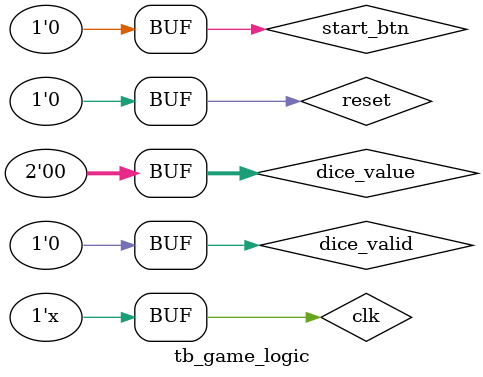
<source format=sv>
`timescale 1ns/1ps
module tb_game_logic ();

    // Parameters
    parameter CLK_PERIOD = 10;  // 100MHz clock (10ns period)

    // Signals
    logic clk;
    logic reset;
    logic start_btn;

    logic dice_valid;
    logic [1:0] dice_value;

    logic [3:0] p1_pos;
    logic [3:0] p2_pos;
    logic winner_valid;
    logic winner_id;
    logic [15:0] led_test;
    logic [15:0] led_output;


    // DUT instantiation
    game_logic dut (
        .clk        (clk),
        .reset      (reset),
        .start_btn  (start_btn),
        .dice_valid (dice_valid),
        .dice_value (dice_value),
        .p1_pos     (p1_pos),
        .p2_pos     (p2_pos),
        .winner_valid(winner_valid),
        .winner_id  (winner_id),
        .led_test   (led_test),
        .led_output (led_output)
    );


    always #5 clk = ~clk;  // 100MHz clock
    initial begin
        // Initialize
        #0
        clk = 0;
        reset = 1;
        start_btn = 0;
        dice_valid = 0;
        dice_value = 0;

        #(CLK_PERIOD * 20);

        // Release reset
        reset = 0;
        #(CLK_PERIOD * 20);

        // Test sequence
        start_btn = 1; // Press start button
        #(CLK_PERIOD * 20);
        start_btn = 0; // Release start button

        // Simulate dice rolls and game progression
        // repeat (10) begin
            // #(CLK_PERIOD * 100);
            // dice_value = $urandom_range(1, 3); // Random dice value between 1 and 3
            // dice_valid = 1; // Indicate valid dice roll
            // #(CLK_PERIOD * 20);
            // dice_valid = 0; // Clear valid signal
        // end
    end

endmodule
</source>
==
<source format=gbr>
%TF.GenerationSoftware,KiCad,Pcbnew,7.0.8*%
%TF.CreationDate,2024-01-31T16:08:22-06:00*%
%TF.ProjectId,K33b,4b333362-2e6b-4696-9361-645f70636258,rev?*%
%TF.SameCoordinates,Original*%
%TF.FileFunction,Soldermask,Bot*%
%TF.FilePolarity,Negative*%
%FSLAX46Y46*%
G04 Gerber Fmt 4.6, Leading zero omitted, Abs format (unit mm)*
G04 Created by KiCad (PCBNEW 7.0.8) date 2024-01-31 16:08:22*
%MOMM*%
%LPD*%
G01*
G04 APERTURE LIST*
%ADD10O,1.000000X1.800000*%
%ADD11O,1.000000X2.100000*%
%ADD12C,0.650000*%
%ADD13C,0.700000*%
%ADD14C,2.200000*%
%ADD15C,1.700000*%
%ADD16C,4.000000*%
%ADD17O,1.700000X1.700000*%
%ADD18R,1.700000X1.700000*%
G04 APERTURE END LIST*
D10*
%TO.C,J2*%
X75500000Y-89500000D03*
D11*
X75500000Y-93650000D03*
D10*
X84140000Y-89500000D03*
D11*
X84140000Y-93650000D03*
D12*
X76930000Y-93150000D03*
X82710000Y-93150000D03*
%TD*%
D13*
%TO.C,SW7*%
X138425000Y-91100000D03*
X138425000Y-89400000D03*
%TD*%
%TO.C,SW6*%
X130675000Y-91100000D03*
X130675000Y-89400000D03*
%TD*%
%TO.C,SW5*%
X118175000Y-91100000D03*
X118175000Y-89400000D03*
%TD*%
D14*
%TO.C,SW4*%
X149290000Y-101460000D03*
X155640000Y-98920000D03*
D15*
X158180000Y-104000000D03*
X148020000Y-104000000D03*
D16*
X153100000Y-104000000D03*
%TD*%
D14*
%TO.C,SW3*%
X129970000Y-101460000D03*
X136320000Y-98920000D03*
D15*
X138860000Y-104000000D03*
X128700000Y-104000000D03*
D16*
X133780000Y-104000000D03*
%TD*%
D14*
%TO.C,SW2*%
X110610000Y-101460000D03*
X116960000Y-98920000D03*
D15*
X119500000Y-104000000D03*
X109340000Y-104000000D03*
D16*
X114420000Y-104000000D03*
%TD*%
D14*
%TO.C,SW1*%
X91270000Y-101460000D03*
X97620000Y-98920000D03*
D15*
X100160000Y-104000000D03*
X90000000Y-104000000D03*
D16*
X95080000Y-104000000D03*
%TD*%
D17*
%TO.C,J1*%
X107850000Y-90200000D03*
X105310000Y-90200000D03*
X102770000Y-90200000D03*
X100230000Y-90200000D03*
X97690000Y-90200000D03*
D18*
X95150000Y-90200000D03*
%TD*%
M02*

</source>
...
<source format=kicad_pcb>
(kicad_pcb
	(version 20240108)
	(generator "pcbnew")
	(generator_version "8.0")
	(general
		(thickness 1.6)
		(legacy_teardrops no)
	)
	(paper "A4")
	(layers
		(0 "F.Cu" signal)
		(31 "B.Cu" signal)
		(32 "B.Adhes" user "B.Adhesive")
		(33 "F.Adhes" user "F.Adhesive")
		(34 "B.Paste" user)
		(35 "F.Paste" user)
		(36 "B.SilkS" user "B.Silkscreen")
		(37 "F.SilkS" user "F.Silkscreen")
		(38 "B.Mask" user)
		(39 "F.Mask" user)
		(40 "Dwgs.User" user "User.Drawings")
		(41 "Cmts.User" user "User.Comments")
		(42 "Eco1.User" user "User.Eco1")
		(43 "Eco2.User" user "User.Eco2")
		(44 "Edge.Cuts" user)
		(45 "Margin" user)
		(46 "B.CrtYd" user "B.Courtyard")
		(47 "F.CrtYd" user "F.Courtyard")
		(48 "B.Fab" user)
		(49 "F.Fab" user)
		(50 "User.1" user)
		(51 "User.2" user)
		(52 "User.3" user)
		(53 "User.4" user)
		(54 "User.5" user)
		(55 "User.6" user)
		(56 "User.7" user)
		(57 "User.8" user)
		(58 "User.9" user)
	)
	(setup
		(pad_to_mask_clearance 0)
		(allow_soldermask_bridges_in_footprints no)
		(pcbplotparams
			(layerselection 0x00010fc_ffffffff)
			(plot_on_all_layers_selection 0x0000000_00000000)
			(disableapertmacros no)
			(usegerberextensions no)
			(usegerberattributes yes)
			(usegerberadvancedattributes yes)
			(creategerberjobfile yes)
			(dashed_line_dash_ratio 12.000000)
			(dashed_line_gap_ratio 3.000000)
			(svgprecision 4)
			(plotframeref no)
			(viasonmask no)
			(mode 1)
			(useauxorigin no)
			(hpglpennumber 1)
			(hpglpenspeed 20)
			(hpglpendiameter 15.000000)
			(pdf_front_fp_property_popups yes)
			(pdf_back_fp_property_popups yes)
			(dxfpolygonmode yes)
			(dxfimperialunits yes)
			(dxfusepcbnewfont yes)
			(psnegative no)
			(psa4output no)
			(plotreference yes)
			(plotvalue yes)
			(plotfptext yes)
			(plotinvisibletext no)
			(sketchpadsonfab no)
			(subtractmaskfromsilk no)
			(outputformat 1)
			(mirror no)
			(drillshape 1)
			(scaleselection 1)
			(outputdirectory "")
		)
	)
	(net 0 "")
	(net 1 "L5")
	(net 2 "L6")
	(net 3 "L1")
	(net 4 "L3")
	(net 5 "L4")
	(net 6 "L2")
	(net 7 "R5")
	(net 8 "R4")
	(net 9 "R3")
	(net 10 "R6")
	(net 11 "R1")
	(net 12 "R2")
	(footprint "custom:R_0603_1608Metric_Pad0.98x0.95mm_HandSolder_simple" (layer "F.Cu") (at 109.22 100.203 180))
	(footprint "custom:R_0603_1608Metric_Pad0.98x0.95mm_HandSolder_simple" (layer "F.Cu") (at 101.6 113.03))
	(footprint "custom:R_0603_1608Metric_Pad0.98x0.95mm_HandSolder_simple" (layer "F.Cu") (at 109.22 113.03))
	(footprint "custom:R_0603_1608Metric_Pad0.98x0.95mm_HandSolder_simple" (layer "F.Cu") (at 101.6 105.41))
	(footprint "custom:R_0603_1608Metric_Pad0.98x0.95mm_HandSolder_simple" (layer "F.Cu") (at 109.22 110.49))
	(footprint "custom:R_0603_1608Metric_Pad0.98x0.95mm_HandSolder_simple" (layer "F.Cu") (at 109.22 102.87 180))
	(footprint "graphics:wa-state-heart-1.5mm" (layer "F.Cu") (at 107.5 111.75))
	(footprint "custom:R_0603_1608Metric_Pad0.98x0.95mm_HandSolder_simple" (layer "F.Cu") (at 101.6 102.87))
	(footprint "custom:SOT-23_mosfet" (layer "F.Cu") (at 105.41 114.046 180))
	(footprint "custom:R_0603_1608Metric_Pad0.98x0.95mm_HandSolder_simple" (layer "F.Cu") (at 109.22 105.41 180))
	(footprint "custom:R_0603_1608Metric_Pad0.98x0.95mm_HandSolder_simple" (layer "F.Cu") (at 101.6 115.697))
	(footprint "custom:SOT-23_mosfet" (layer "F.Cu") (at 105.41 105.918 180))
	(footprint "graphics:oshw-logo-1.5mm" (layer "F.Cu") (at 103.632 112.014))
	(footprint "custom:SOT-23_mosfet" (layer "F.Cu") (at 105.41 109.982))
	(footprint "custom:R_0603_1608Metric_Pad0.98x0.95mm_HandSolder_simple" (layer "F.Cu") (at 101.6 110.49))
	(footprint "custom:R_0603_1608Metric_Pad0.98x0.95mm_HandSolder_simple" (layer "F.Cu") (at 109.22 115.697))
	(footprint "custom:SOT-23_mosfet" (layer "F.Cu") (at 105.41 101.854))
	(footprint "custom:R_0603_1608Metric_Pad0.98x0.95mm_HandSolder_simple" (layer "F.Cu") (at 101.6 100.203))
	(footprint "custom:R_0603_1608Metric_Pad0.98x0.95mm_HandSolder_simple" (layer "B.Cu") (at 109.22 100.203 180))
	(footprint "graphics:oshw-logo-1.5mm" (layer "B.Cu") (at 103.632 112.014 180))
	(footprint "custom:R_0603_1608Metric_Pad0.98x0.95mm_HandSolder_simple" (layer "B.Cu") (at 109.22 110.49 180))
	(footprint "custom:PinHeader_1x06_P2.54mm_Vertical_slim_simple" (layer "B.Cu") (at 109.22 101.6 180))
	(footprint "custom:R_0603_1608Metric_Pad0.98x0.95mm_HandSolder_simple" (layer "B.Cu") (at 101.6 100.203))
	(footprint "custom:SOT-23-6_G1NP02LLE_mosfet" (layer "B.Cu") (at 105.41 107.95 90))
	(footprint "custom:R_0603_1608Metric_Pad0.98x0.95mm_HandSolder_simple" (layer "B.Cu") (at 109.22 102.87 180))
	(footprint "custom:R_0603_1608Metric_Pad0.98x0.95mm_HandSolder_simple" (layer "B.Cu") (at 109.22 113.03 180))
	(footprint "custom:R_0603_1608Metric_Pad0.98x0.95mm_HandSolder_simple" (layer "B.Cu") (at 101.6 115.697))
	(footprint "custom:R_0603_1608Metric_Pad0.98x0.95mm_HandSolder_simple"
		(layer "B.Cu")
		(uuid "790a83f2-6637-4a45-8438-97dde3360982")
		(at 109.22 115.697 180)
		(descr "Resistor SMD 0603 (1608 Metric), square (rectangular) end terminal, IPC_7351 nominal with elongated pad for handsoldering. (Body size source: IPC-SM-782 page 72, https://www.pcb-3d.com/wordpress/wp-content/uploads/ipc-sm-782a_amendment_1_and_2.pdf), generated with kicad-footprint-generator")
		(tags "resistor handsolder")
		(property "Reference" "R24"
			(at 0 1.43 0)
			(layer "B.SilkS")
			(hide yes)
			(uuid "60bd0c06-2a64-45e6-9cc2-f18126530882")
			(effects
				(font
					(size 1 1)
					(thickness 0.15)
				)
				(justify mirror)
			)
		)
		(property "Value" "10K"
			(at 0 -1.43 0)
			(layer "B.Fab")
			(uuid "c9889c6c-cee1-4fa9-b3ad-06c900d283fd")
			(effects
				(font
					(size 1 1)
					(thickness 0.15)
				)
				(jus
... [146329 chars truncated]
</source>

**Exercise:**
Say how many lines above hold "oshw", and nothing else.

**Output of the task:**
2